▸ **Exercises**:
1. Decide whether each statement below agrees with the forum thread. Answer yes or no for each and quote the words from the thread that settle it. (a) TimoteusR found the site about two days before his first post. (b) Pocado dislikes the site's colors. (c) TimoteusR usually spends time at LAB, where the people are younger.
2. Output the stretch of the forum thread from "Hey, thanks for" through "ever. Well welcome!!", word for word.

▸ **Passage to read**:
# Great site



## TimoteusR (Apr 22, 2004)

First post here. Found this site about 2 days ago and I have read almost everything here. The color choices are not the greatest but its a good thing that I can change that with my browser. Nice to have a place for us younger people. I usually hang out at LAB where the people are a bit older 

Nice to see people are still coming into this biz. I hope you guys are practising safety. The stuff I see almost everytime i go to a place where they use rigged stuff be it truss or speakers or lights is scarry. 

A tip for anyone starting out in this biz. Find a person who has done this stuff and tag along for a while. If your ment to be in this biz you'll know it.

Keep it safe,
Timoteus Ruotsalainen
member from Finland


----------



## zac850 (Apr 22, 2004)

Welcome,
Its a great community, and I hope to see you around the forums a lot!!

Welcome again


----------



## Pocado (Apr 22, 2004)

Hey, thanks for the advice. WHy don't you like the colors?!?! I think they're perfect for a technical theater site. Black. Best color ever. Well welcome!!

Pocado


----------



## TimoteusR (Apr 23, 2004)

just like mr. Ford said, "A car can be any color, as long as it's black". The problem with the dark background is that reading long post (or for a long time like me) makes my eyes hurt. A lot easier if you have white text on a black background.


----------

▸ **Data rows**:
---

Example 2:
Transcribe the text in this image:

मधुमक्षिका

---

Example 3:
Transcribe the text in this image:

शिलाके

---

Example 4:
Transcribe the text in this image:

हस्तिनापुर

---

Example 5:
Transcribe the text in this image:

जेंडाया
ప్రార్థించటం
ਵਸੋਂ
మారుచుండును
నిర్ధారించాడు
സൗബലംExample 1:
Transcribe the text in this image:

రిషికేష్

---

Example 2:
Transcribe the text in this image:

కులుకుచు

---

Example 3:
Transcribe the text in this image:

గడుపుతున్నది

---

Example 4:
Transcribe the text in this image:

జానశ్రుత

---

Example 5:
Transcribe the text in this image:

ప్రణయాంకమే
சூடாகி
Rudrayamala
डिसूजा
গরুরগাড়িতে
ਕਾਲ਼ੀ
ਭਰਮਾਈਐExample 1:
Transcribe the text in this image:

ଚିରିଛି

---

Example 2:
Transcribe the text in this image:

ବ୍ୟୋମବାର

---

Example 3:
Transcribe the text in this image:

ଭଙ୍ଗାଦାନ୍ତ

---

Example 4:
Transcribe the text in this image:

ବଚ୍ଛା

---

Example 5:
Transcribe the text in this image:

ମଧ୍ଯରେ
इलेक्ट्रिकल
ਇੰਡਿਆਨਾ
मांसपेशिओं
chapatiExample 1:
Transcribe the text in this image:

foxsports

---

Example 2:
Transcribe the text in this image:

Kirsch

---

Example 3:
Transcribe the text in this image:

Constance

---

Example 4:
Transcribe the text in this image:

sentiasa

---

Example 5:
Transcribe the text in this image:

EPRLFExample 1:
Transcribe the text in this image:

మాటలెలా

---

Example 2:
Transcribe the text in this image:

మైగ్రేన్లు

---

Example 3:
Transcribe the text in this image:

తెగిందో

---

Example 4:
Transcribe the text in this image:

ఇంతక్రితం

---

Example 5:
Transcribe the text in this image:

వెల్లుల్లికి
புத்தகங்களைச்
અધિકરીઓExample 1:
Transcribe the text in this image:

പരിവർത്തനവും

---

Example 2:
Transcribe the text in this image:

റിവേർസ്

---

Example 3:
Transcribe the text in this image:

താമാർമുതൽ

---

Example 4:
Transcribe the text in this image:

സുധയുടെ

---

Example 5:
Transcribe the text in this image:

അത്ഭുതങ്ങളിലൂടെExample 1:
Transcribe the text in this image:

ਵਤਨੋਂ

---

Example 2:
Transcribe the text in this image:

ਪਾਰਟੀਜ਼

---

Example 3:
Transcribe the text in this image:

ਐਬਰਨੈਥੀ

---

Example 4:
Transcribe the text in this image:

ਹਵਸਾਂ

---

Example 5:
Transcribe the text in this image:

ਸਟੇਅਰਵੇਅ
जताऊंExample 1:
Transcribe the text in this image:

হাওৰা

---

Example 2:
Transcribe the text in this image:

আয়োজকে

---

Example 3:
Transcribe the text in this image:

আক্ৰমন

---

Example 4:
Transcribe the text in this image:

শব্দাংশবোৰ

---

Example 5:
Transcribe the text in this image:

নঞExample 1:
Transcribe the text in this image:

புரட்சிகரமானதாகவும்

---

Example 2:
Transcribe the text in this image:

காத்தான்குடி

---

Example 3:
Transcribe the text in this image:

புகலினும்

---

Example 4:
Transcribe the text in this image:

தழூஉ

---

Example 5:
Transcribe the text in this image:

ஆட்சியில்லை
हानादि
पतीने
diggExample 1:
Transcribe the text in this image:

▸ **Answers**:
1.
(a) Yes: "Found this site about 2 days ago"
(b) No: "I think they're perfect for a technical theater site."
(c) No: "I usually hang out at LAB where the people are a bit older"

2.
Hey, thanks for the advice. WHy don't you like the colors?!?! I think they're perfect for a technical theater site. Black. Best color ever. Well welcome!!